Die marxistische „Linke“ ist von der politischen Bühne verschwunden und die aktuellen linken politischen Gruppierungen sind sowohl in der „Regierungs-MAS“ als auch im sogenannten „Evismo“ vertreten. In beiden Fällen gelingt es ihnen nicht, die politischen Strategien und Aktionen entscheidend zu beeinflussen.
Welche Rolle spielen die sozialen, indigenen und Basisbewegungen?
Die Zersplitterung aller gewachsenen Strukturen hat die revolutionäre Kraft der Bewegungen der indigenen Völker und der Basisbewegungen geschwächt, da sie sich in die traditionelle politische Praxis integriert haben, in der Partikular- und Familieninteressen im Vordergrund stehen, was den klientelistischen Bürokratismus als Form des politischen Handelns festigt.
Welche Rolle spielt der US-Imperialismus in der gegenwärtigen Situation?
Es besteht kein Zweifel, dass in diesem Szenario der Spaltungen und Verschiebungen die USA ihre Finger im Spiel haben. Was in Bolivien und in einem großen Teil des Kontinents geschieht, ist nichts anderes als der geopolitische Krieg der USA, die heute nicht mehr mit Marinesoldaten einmarschieren, sondern sich unserer Gehirne bemächtigen. Und angesichts dieser Art von Aggression sind wir wirklich unbewaffnet, denn die Entideologisierung der bolivianischen Gesellschaft, die seit 20 Jahren vom Neoliberalismus durchgeführt wird, hat unter der Regierung von Evo Morales keine Gegenoffensive erfahren.

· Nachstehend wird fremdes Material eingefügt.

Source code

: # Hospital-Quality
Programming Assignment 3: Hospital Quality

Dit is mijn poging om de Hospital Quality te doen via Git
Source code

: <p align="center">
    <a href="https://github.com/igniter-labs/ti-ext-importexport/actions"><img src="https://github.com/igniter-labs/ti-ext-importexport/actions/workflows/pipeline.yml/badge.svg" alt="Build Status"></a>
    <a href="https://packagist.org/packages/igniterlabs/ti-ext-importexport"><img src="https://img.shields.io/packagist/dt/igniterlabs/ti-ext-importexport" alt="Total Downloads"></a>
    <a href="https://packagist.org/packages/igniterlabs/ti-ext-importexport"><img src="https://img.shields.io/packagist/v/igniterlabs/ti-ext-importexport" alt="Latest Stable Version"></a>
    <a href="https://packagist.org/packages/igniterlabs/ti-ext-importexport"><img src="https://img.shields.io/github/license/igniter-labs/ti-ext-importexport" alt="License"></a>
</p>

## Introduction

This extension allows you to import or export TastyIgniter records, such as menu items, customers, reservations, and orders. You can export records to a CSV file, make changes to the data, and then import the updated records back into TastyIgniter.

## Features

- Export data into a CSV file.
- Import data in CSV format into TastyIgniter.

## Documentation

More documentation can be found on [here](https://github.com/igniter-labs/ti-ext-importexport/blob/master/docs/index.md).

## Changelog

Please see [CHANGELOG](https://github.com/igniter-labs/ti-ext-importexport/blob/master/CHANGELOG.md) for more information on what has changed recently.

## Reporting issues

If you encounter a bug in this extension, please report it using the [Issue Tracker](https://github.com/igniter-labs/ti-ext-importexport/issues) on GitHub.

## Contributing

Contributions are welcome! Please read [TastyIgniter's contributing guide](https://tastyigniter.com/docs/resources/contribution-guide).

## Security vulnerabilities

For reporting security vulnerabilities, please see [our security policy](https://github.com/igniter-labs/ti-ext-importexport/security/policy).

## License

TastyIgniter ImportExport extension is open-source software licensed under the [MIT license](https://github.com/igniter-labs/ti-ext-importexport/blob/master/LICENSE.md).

Der ‚kulturelle Wandel‘ ist das perverse Instrument der Aggression, das unserem Kontinent aufgezwungen wird.
Wie sieht die Perspektive der antikapitalistischen Kräfte inmitten der Krise aus?
Die Gruppen des Widerstands und der Selbstkritik in der Linken sind sehr klein. Die Guevaristische Bewegung selbst ist gespalten. Die linken Aktivist*innen innerhalb des MAS, sowohl in der Regierung als auch in der Opposition (Evistas), reduzieren ihre Rolle und ihre Perspektiven ausschließlich auf den Wahlkampf. Bis heute gibt es keinen Vorschlag für einen wirklich revolutionären Kurs, der die sozialen Bewegungen zur Beendigung des kolonialen Staates führen sollte.